The Lesson from the Sewol Tragedy


Much has to change after the  Sewol  disaster, and much has changed writes the columnist in the Peace Weekly. Pope Francis expressed his condolences for the loss of so many lives, and said: "He hoped the  South Korean people will take the Sewol tragedy as an occasion for moral and spiritual rebirth."

The hands of the  world history clock have been moving, centered on the  West; we here in the Far East have been left in the dark for the last 500 years. Korea has  come from an underdeveloped country with effort and cleverness to forming the  Democratic Republic of Korea: a country that received aid to one giving aid, a country that democratically changes its leaders by free elections. We have come a long way in a short period of time. We have had many changes in society, yet we  are the only country in the world that is still divided.

The columnist, a sociology professor in a Catholic University, reviews the progress of Korea in recent history. Korea moved from being a colony of Japan, to a free country at the  end of the Second World War, to civil war, to the end of the cold war. Europe during this time overcame the walls that separated them to form the European Union. The use of the Internet has been breaking down walls between nations for some time, and Korea is still concerned with the problems from the second World War and the end of the cold war. We still have the comfort women  who were the sex slaves for the Japanese soldier demonstrating every Wednesday in front of the Japanese Embassy asking for an apology. 

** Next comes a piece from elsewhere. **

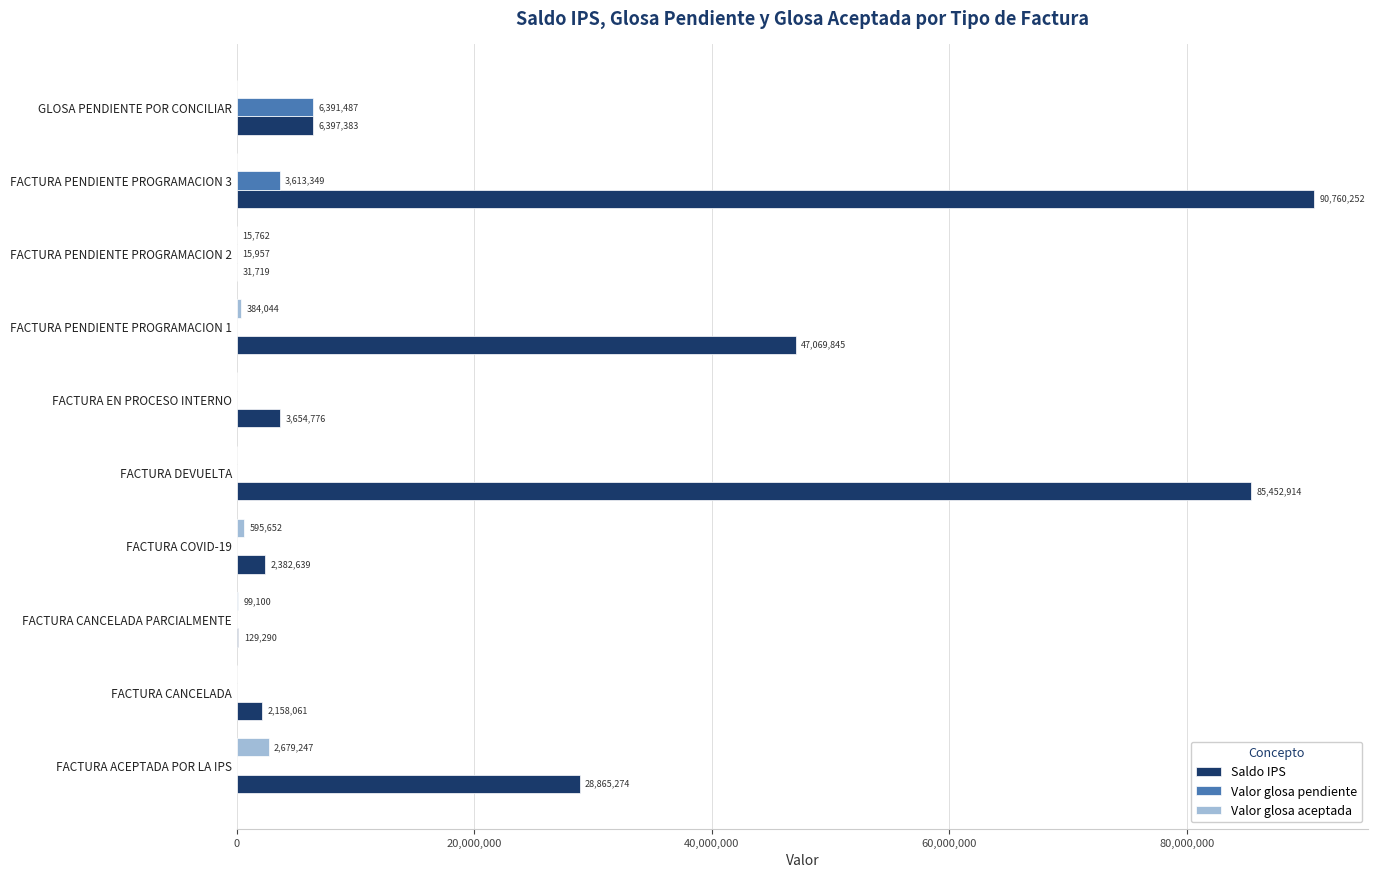

Which series changed the most between FACTURA CANCELADA PARCIALMENTE and FACTURA PENDIENTE PROGRAMACION 3?

Saldo IPS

In Europe after the war, they had the war crime tribunal which the times demanded. In the Far East we don't have this kind of thinking reflected among our citizens. We are still  fighting over the  ownership of an island with the Japanese. The hands of the historical clock are still not moving in the Far East.The cold war stopped us from thinking of the problems connected with capitalism. The Sewol tragedy brings our thoughts back to the  issue of greed. There is no society that does not regulate greed. We have imported the word neo-liberalism; unbridled greed has brought in the financial crisis but also the freezing of changes in the structures of society. We don't see the faces of those who are walking away with the money, she says, but the ordinary person is the one whose life becomes more difficult. The area of  public concern that is given the most benefits is the growth of our capitalistic system, when the welfare of the ordinary citizens is discussed, we hear about  waste of resources and not efficient.

Jesus is a sign of love, and we know how angry he was when in contact with the money lenders in the temple. He prepared a whip and chased them out of the temple. We should remember this scene.

When the capitalistic thinking is not  associated with morality but with greed we have many problems in society. The pope's words on the occasion of the tragedy hoping for a moral and a spiritual rebirth should be the lesson that we learn from the tragedy.